## Assignment
Find every line in the entries below that contains the word "chart" and copy each of those lines.

## Working data
######

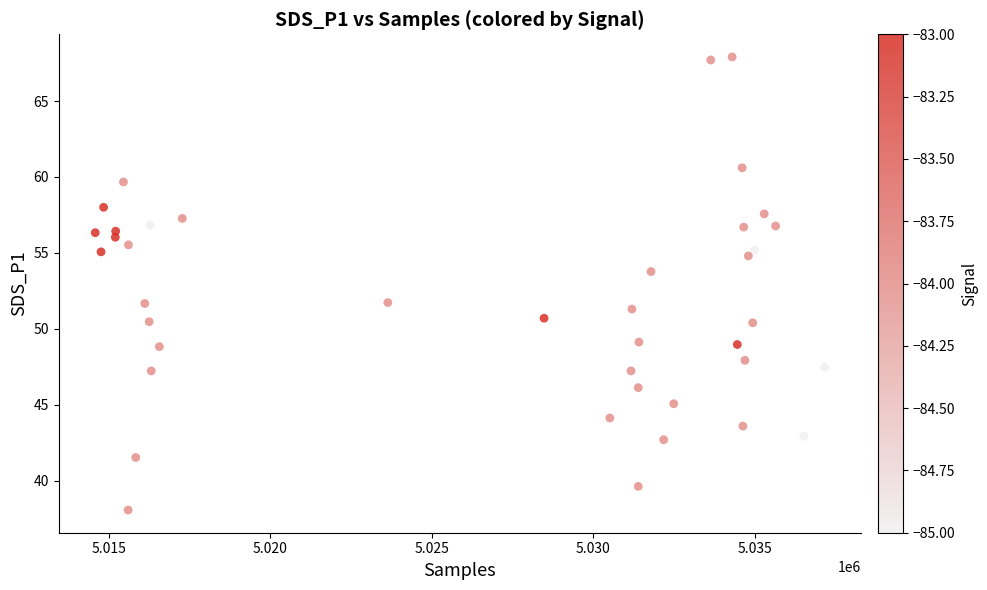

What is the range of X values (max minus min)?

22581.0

######

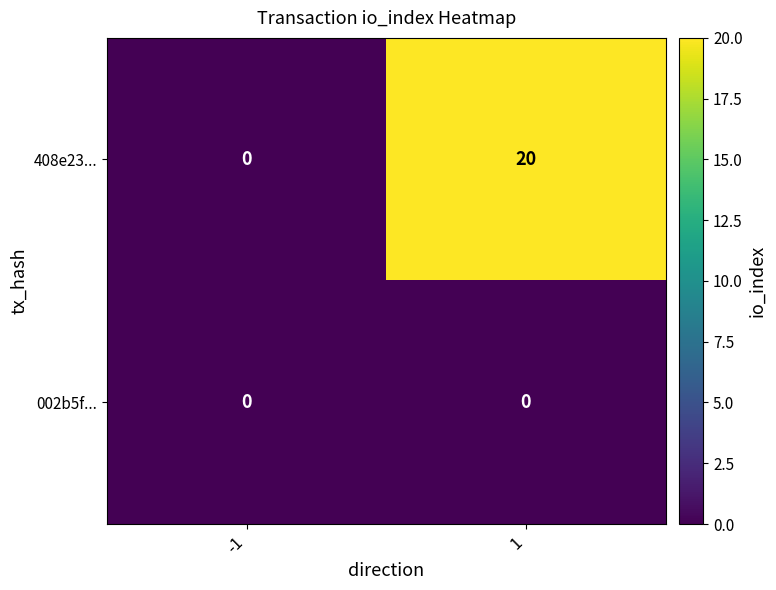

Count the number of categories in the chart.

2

######

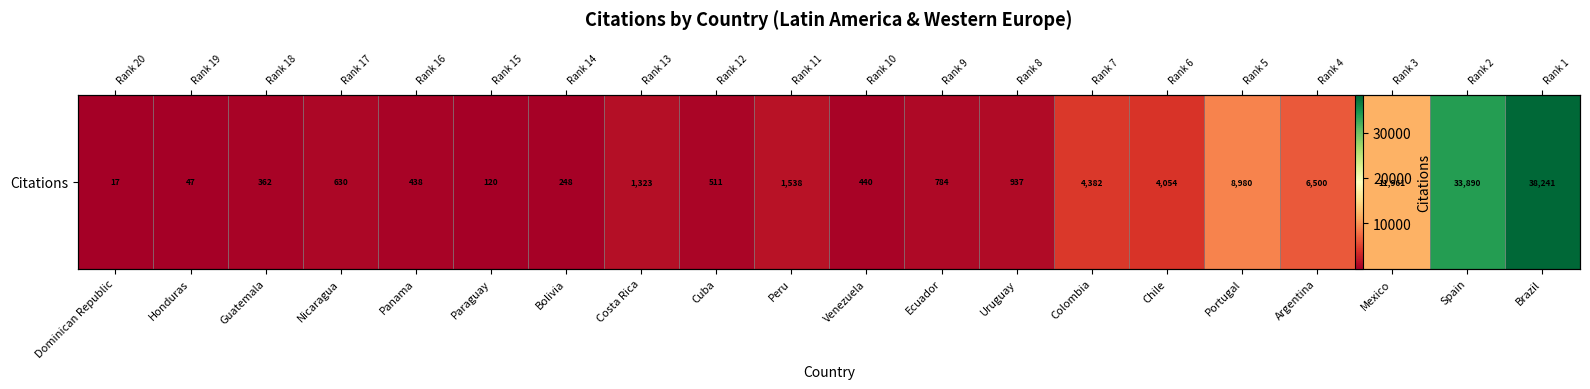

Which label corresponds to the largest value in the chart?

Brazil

######

## Task solution
Count the number of categories in the chart.
Which label corresponds to the largest value in the chart?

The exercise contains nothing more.